God fully respects the free will of His creatures, even when they decide definitively to reject Him. Thus hell is not an unforeseen or unjust punishment. We choose sin of our own accord and embark on a path leading to hell. Hell exists because sin exists. Hell is nothing else but sin desired as an end, accepted in its final fulfillment, and extending into eternity. The truth of hell gives our earthly life an unrepeatable and dramatic uniqueness. It reminds us that if sin – our greatest misfortune – is trivialized and treated as a good, it will lead us to the reality of hell.

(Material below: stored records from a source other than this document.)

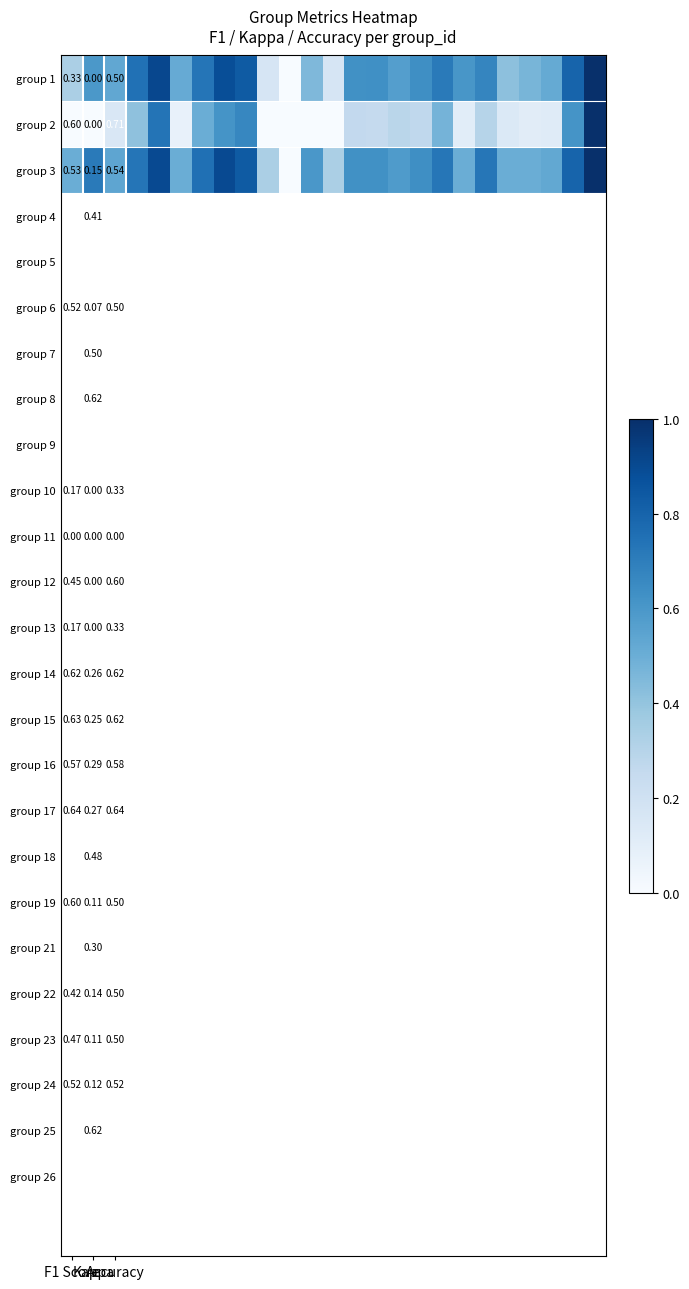

What is the difference between the second highest and second lowest values in the group 1 series?

0.7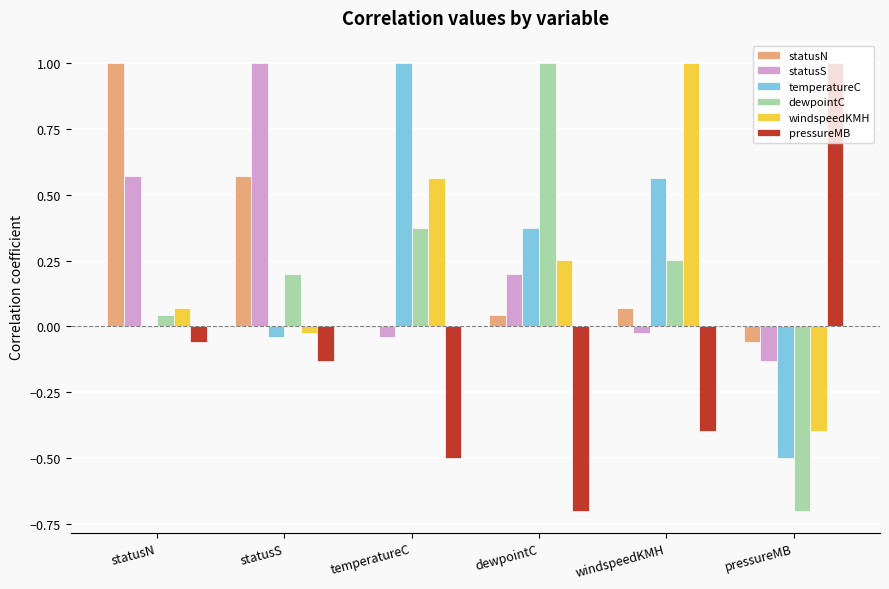

The value of pressureMB at pressureMB is 1.5. True or false?

False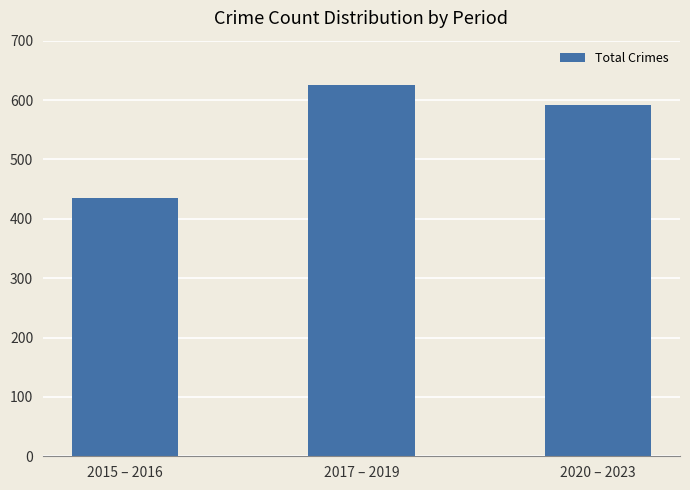

What is the approximate value at 2015 – 2016, to the nearest 50?

450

Our Lady of Fatima reminds us that man’s greatest tragedy and misfortune is sin and remaining in a state of sin, which leads to the total rejection of God, which is Hell. By granting us that horrific vision of Hell, Our Lady makes us aware that in giving in to the slavery of sin and renouncing belief in God, many souls actually choose eternal perdition. Writes St. Faustina: At times in a strange and mysterious way the mercy of God touches the sinner at the final moment. From the outside, it would seem all were lost. But it is not so. Enlightened by the rays of God’s last grace, a soul turns to God with such power of love that God instantly forgives its sins and penalties. O how unfathomable is the mercy of God. Yet alas! There are souls who freely and consciously reject this grace, and scorn it. Even in their death throes such souls are granted a clear, interior moment, enabling them – should they so wish – to return to God. Yet there are souls so hardened of heart that they freely choose Hell, rendering impotent not only the prayers that other souls offer up for them, but also the efforts of God Himself (Diary, 1698).
This is the burden of the message of the first Fatima secret.